Besides the identification of airways that affect eNO, the present study also revealed that the index FeNO,50 has a potential to sample airways that are not easily accessible by other noninvasive techniques. Previous experimental studies had indicated that the small conductive airways were at least partly responsible for the observed changes in spirometry and ventilation heterogeneity following histamine provocation (21). However, spirometry is known to poorly represent airway caliber of the smallest conductive airways, and inert gas tests suffer an intrinsic inability to differentiate between large and small conductive airways heterogeneity. Indeed, all conductive airways (i.e., airways proximal to the inert gas diffusion front, which spreads out from generation 15 into the lung periphery) are subject to the same convective mechanism of ventilation heterogeneity via the parameter Scond, irrespective of whether conductive airways are located in generations 0–8 or in generations 8–15. The wider spread of the NO diffusion front from generation 8 into the lung periphery (Fig. 2) now enables us to actually identify constriction of the smaller conductive airways (in generations 8–15) via their mechanical effect on the parameter FeNO,50.

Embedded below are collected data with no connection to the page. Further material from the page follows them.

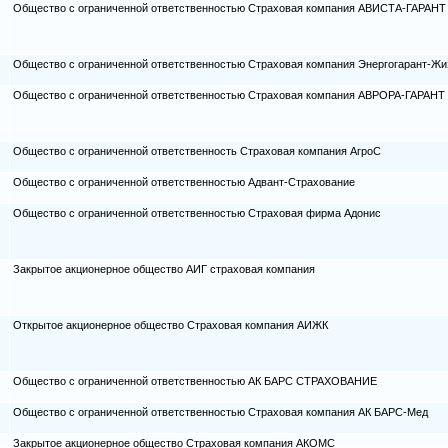
Общество с ограниченной ответственностью Страховая компания АВИСТА-ГАРАНТ
Общество с ограниченной ответственностью Страховая компания Энергогарант-Жи
Общество с ограниченной ответственностью Страховая компания АВРОРА-ГАРАНТ
Общество с ограниченной ответственность Страховая компания АгроС
Общество с ограниченной ответственностью Адвант-Страхование
Общество с ограниченной ответственностью Страховая фирма Адонис
Закрытое акционерное общество АИГ страховая компания
Открытое акционерное общество Страховая компания АИЖК
Общество с ограниченной ответственностью АК БАРС СТРАХОВАНИЕ
Общество с ограниченной ответственностью Страховая компания АК БАРС-Мед
Закрытое акционерное общество Страховая компания АКОМС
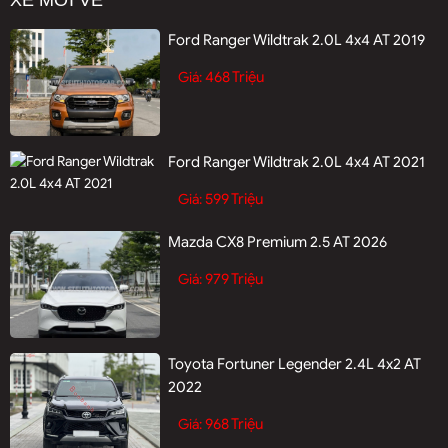
Ford Ranger Wildtrak 2.0L 4x4 AT 2019
468 Triệu
Giá:
Ford Ranger Wildtrak 2.0L 4x4 AT 2021
599 Triệu
Giá:
Mazda CX8 Premium 2.5 AT 2026
979 Triệu
Giá:
Toyota Fortuner Legender 2.4L 4x2 AT
2022
968 Triệu
Giá:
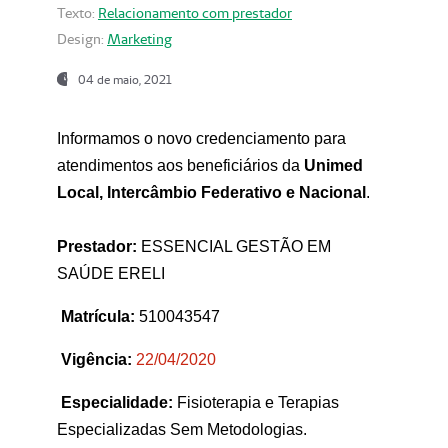
Texto:
Relacionamento com prestador
Design:
Marketing
04 de maio, 2021
Informamos o novo credenciamento para
atendimentos aos beneficiários da
Unimed
Local, Intercâmbio Federativo e Nacional
.
Prestador:
ESSENCIAL GESTÃO EM
SAÚDE ERELI
Matrícula:
510043547
Vigência:
22
/04/2020
Especialidade:
Fisioterapia e Terapias
Especializadas Sem Metodologias.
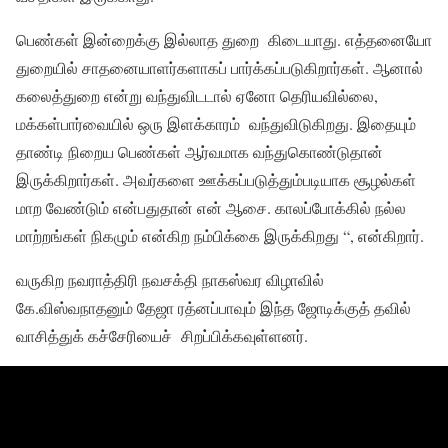
பெண்கள் இன்றைக்கு இல்லாத துறை கிடையாது. எத்தனையோ
துறையில் சாதனையாளர்களாகப் பார்க்கப்படுகிறார்கள். ஆனால்
கலைத்துறை என்று வந்துவிடடால் ஏனோ தெரியவில்லை,
மக்கள்பார்வையில் ஒரு இளக்காரம் வந்துவிடுகிறது. இதையும்
தாண்டி நிறைய பெண்கள் ஆர்வமாக வந்துகொண்டுதான்
இருக்கிறார்கள். அவர்களை ஊக்கப்படுத்தும்படியாக சூழல்கள்
மாற வேண்டும் என்பதுதான் என் ஆசை. காலப்போக்கில் நல்ல
மாற்றங்கள் நிகழும் என்கிற நம்பிக்கை இருக்கிறது “, என்கிறார்.
வருகிற நவராத்திரி நவசக்தி நாகஸ்வர விழாவில்
கே.விஸ்வநாதனும் தேஜா ரத்னப்பாவும் இந்த ஜோடிக்குத் தவில்
வாசித்துக் கச்சேரியைச் சிறப்பிக்கவுள்ளனர்.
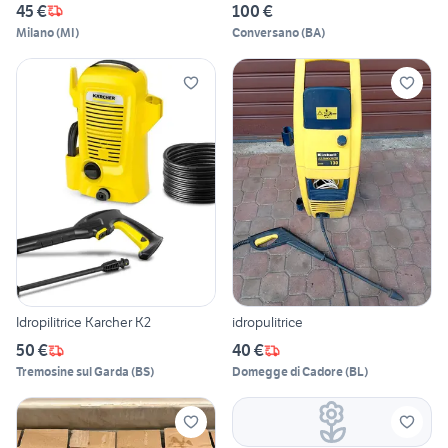
45 €
100 €
Milano
(
MI
)
Conversano
(
BA
)
Idropilitrice Karcher K2
idropulitrice
50 €
40 €
Tremosine sul Garda
(
BS
)
Domegge di Cadore
(
BL
)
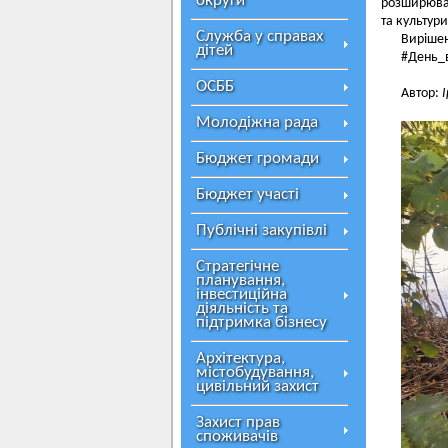
округи
розширюват
та культури
Служба у справах
Вирішен
дітей
#День_
ОСББ
Автор:
Молодіжна рада
Бюджет громади
Бюджет участі
Публічні закупівлі
Стратегічне
планування,
інвестиційна
діяльність та
підтримка бізнесу
Архітектура,
містобудування,
цивільний захист
Захист прав
споживачів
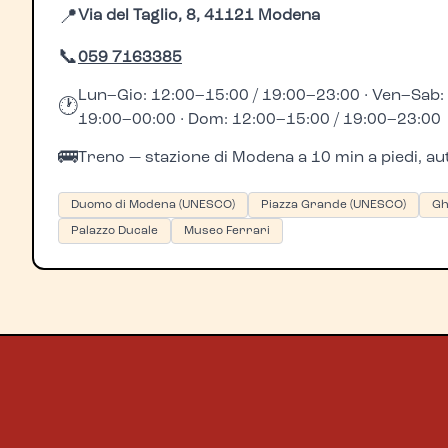
📍
Via del Taglio, 8, 41121 Modena
📞
059 7163385
Lun–Gio: 12:00–15:00 / 19:00–23:00 · Ven–Sab:
🕐
19:00–00:00 · Dom: 12:00–15:00 / 19:00–23:00
🚌
Treno — stazione di Modena a 10 min a piedi, a
Duomo di Modena (UNESCO)
Piazza Grande (UNESCO)
Gh
Palazzo Ducale
Museo Ferrari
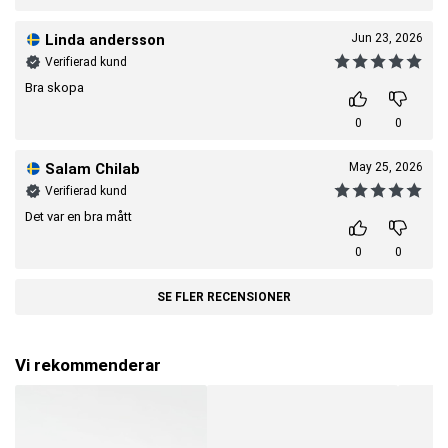
Linda andersson
Jun 23, 2026
Verifierad kund
Bra skopa
0
0
Salam Chilab
May 25, 2026
Verifierad kund
Det var en bra mått
0
0
SE FLER RECENSIONER
Vi rekommenderar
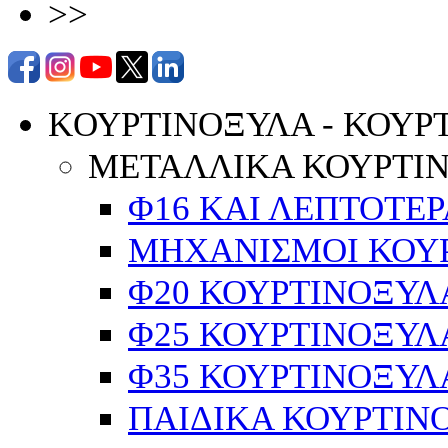
>>
KΟΥΡΤΙΝΟΞΥΛΑ - ΚΟΥΡ
ΜΕΤΑΛΛΙΚΑ ΚΟΥΡΤΙ
Φ16 ΚΑΙ ΛΕΠΤΟΤΕΡ
ΜΗΧΑΝΙΣΜΟΙ ΚΟΥΡ
Φ20 ΚΟΥΡΤΙΝΟΞΥΛ
Φ25 ΚΟΥΡΤΙΝΟΞΥΛ
Φ35 ΚΟΥΡΤΙΝΟΞΥΛ
ΠΑΙΔΙΚΑ ΚΟΥΡΤΙΝ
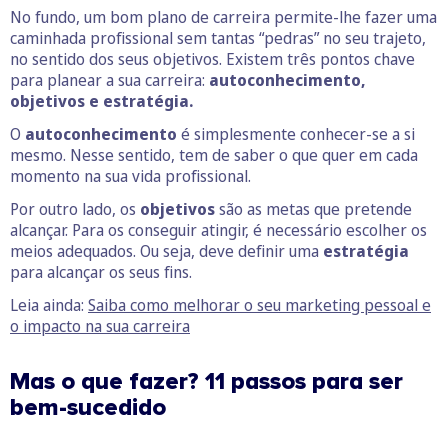
No fundo, um bom plano de carreira permite-lhe fazer uma
caminhada profissional sem tantas “pedras” no seu trajeto,
no sentido dos seus objetivos. Existem três pontos chave
para planear a sua carreira:
autoconhecimento,
objetivos e estratégia.
O
autoconhecimento
é simplesmente conhecer-se a si
mesmo. Nesse sentido, tem de saber o que quer em cada
momento na sua vida profissional.
Por outro lado, os
objetivos
são as metas que pretende
alcançar. Para os conseguir atingir, é necessário escolher os
meios adequados. Ou seja, deve definir uma
estratégia
para alcançar os seus fins.
Leia ainda:
Saiba como melhorar o seu marketing pessoal e
o impacto na sua carreira
Mas o que fazer? 11 passos para ser
bem-sucedido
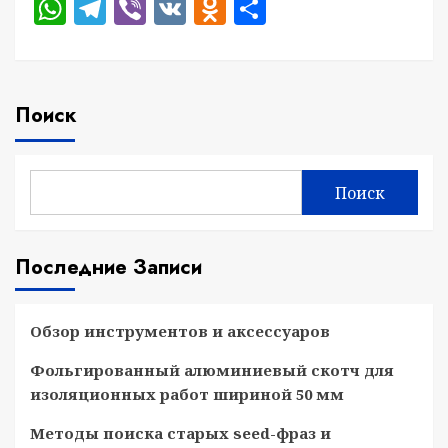
WhatsApp
Telegram
Viber
VK
Odnoklassniki
Отправить
Поиск
Поиск
Последние Записи
Обзор инструментов и аксессуаров
Фольгированный алюминиевый скотч для
изоляционных работ шириной 50 мм
Методы поиска старых seed-фраз и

In summary, the interpretation of eNO experiments relies on several assumptions that are difficult to verify directly, and this is where a model-based approach can help. For instance, the model simulations compatible with our experimental observation of a decreased FeNO,50 following histamine challenge indicated that in the case of normal subjects, this is potentially due to airways constriction in generations <15 with the most likely contribution from airways constriction in generations 10–15. We also showed that a FeNO,50 decrease can only be obtained if NO flux is assumed to decrease with airway constriction. Irrespective of whether the latter assumption holds in all lung diseases, airway constriction between generation 15 and 20 is shown to markedly increase FeNO,50. Finally, the effect of ventilation heterogeneity on FeNO,50 is shown to be negligible.
This study was funded by the Fund for Scientific Research-Flanders and the NO Microgravity Application Project of the European Space Agency.